[PATCH] D28744: [X86][AVX] Remove "OptForSize" condition from some memory foldings.

Fri Jan 20 20:54:34 PST 2017

craig.topper added inline comments.

================
Comment at: lib/Target/X86/X86InstrInfo.cpp:1928
+    { X86::VRCP14SSrr,        X86::VRCP14SSrm,          TB_NO_REVERSE },
+    { X86::VRSQRT14SSrr,      X86::VRSQRT14SSrm,        TB_NO_REVERSE },
     { X86::VSHUFPDZrri,       X86::VSHUFPDZrmi,         0 },
----------------
aymanmus wrote:
> RKSimon wrote:
> > aymanmus wrote:
> > > RKSimon wrote:
> > > > Isn't it only the _Int variants that need TB_NO_REVERSE ?
> > > TB_NO_REVERSE is used when the load size of the memory form is smaller than the register's size of the register form. In that case the unfolding is not legal since it will produce a load with the registers size.
> > I maybe reading the avx512_fp14_s definitions incorrectly but it appears to be using the scalar f32x_info type not the packed equivalents. @craig.topper / @igorb please can you confirm?
> That's right, but if you track the definitions more deeply you can see that the "rr" version is defined to have an xmm register operand while the "rm" version is defined to have a 32-bit memory operand.
> Unfolding from the memory form to the register form will generate a 128-bit load (because of the xmm register), which we want to avoid.
Can leave a TODO here. We really should fix that so the we have a separate VRCP14SSrr_Int that uses the XMM type like we do for similar instructions.

================
Comment at: lib/Target/X86/X86InstrSSE.td:1789
                       [], IIC_SSE_CVT_Scalar_RM>,
-                      XD, Requires<[HasAVX, OptForSize]>, VEX_4V, VEX_LIG,
+                      XD, Requires<[HasAVX]>, VEX_4V, VEX_LIG,
                       Sched<[WriteCvtF2FLd, ReadAfterLd]>;
----------------
This doesn't need a Requires. There's no pattern.

**COLLECTED DATA:**
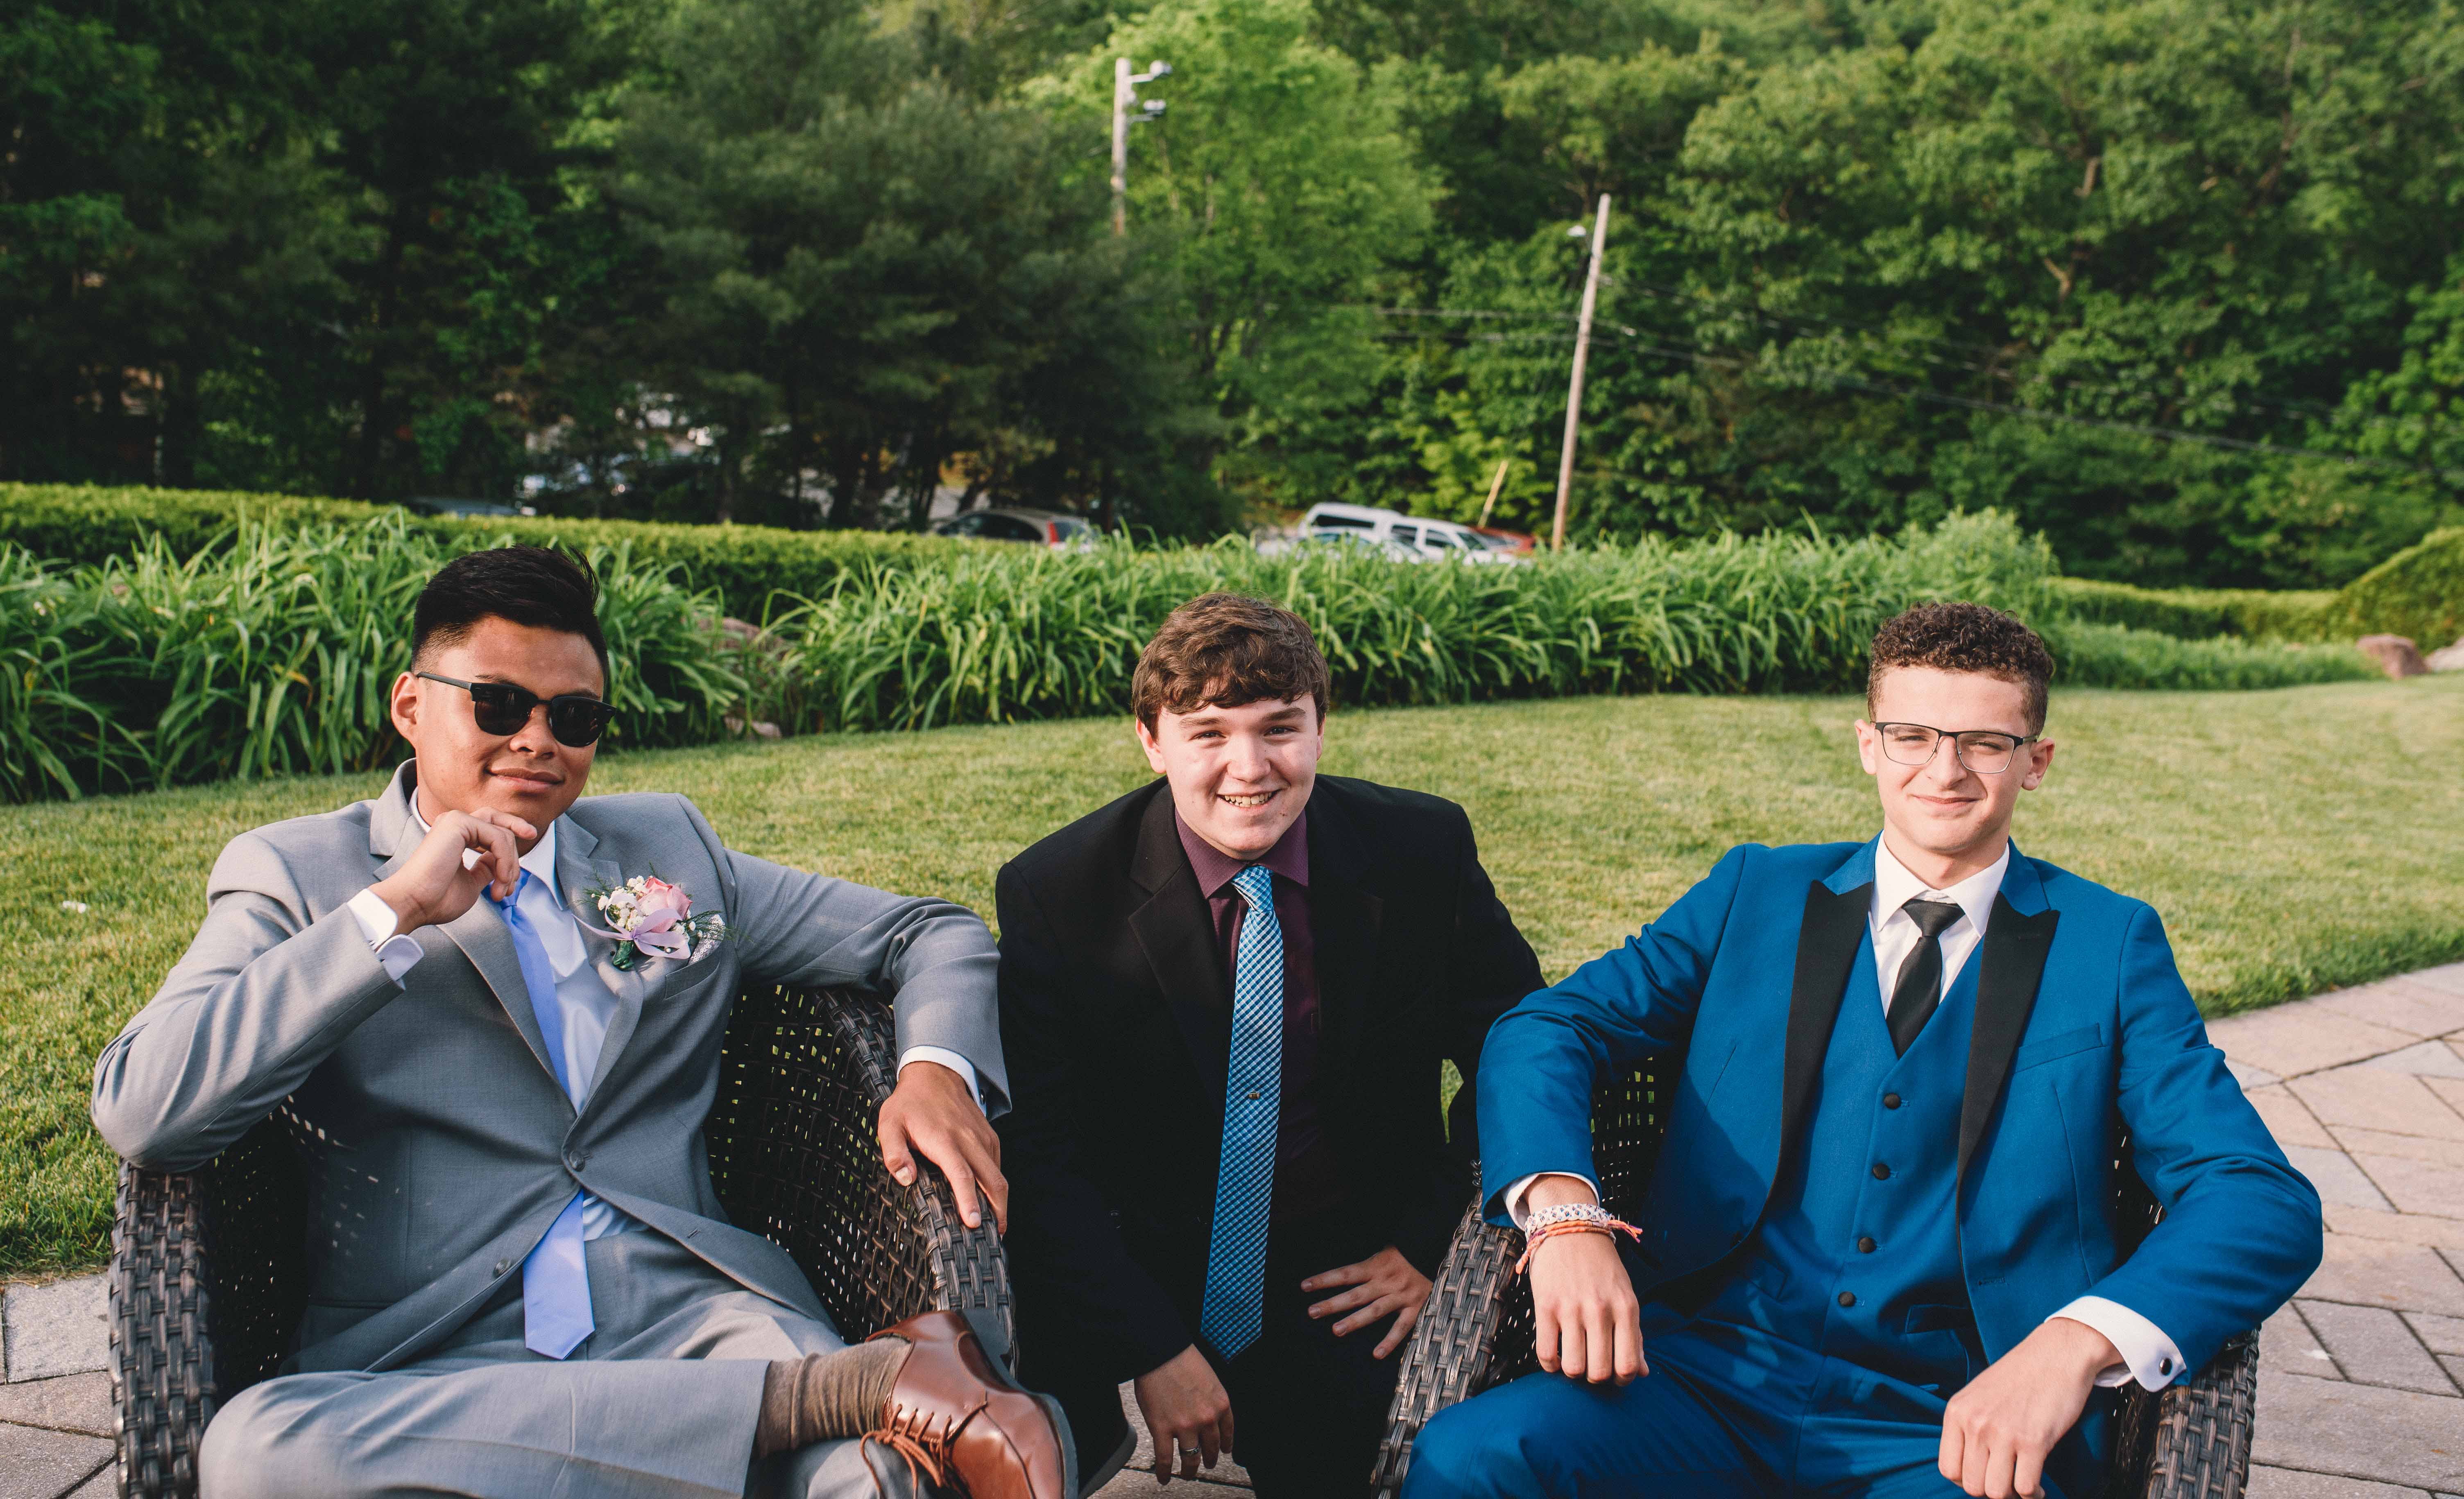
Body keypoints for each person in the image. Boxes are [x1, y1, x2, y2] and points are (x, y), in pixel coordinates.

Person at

**TASKS TO COMPLETE:**
A: In the patch review, when is TB_NO_REVERSE used?
B: Extract the part of the patch review from "craig.topper added inline" up to and including "the registers size.".

**EXERCISE RESULTS:**
A: It is used when the load size of the memory form is smaller than the register size of the register form.

B:
craig.topper added inline comments.

================
Comment at: lib/Target/X86/X86InstrInfo.cpp:1928
+    { X86::VRCP14SSrr,        X86::VRCP14SSrm,          TB_NO_REVERSE },
+    { X86::VRSQRT14SSrr,      X86::VRSQRT14SSrm,        TB_NO_REVERSE },
     { X86::VSHUFPDZrri,       X86::VSHUFPDZrmi,         0 },
----------------
aymanmus wrote:
> RKSimon wrote:
> > aymanmus wrote:
> > > RKSimon wrote:
> > > > Isn't it only the _Int variants that need TB_NO_REVERSE ?
> > > TB_NO_REVERSE is used when the load size of the memory form is smaller than the register's size of the register form. In that case the unfolding is not legal since it will produce a load with the registers size.